SELECTED PASSAGE:
....

9 For I am the least of the apostles and do not even deserve to be called an apostle, because I persecuted the church of God. 10 But by the grace of God I am what I am, and his grace to me was not without effect. No, I worked harder than all of them—yet not I, but the grace of God that was with me. 11 Whether, then, it is I or they, this is what we preach, and this is what you believed.”
1 Corinthians 15:1-11
Scripture teaches us that it matters crucially for any sort of Christian hope that this should be true.
So our big question for today will be: is it?
Let’s look at that.
• Christianity - A Historical Faith
Now, of course, you’d expect a historian like the old Regius Professor I mentioned to get wrapped up in the historical aspect of Christianity, just as you’d expect a scientist to get wrapped up in the scientific ones and so on.
But it is of the essence of Christianity that it is a historical faith because Christianity isn’t based on an idea or an ethos (although ideas and values follow, of course) but it is based on a historical person Who lived a human life, then died a particular sort of death at a particular point and time in human history … and then rose from the dead in a way that is historically unique … in order to tackle the biggest and most fundamental issue that has characterised the whole of human history.
Death.
Christianity is a historical faith that has historical consequences in the present, and that are being laid down in human lives in a way that shapes the history of our times.
It is a historical faith not a philosophy.

....

INFORMATION SUPPLIED:
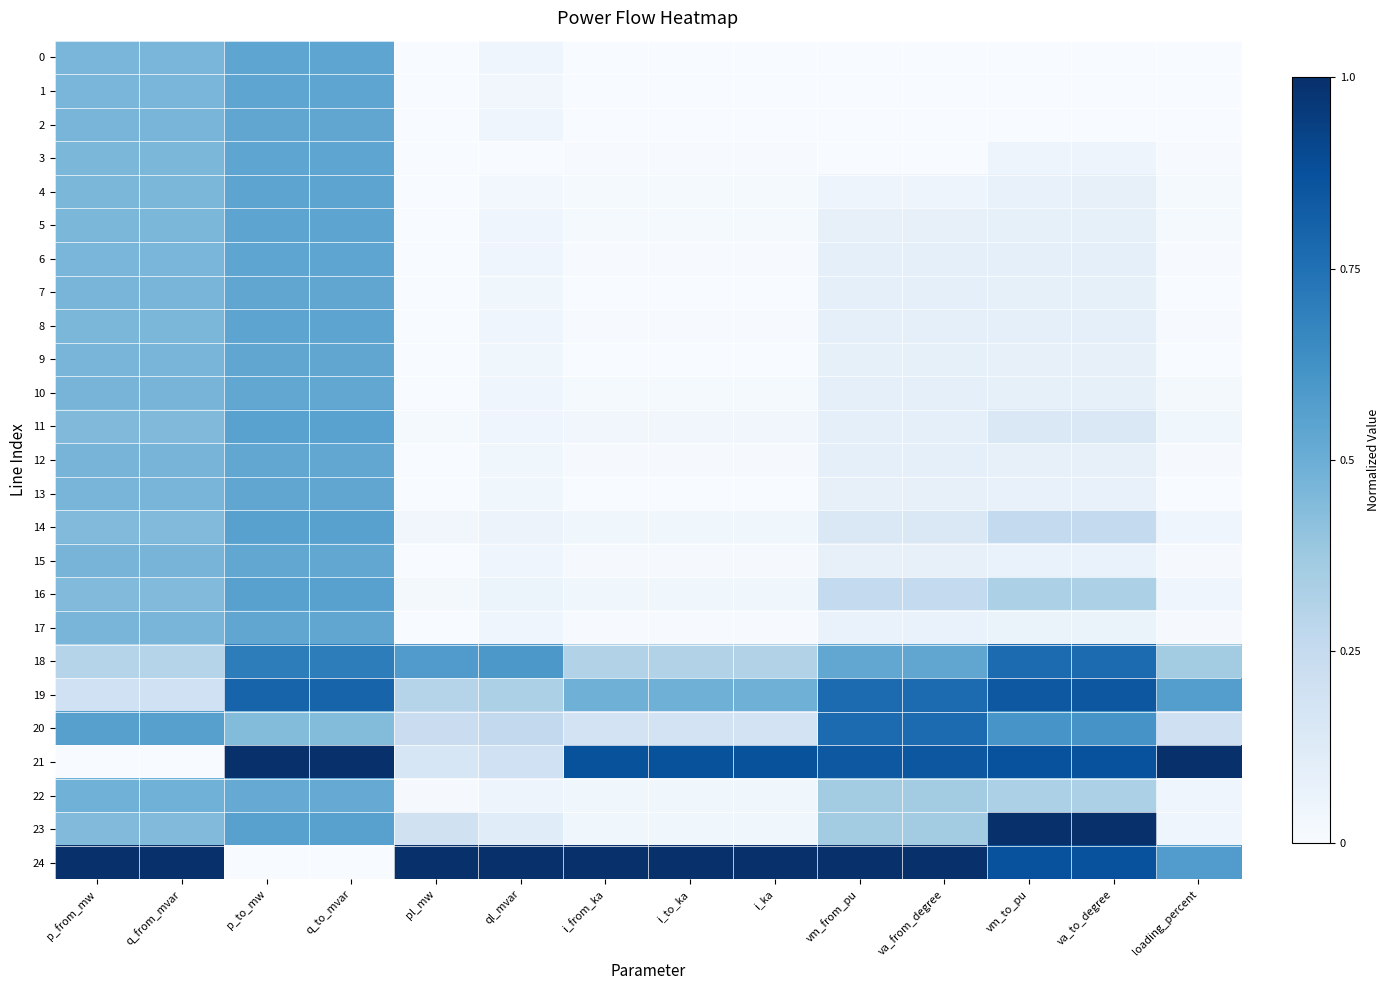

At which category is the sum across all series the highest?

p_to_mw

....

WORK ORDER: Return the stretch of the passage on Christianity as a historical faith from "Let’s look at" through "ones and so on.", copied word for word.

SOLUTION:
Let’s look at that.
• Christianity - A Historical Faith
Now, of course, you’d expect a historian like the old Regius Professor I mentioned to get wrapped up in the historical aspect of Christianity, just as you’d expect a scientist to get wrapped up in the scientific ones and so on.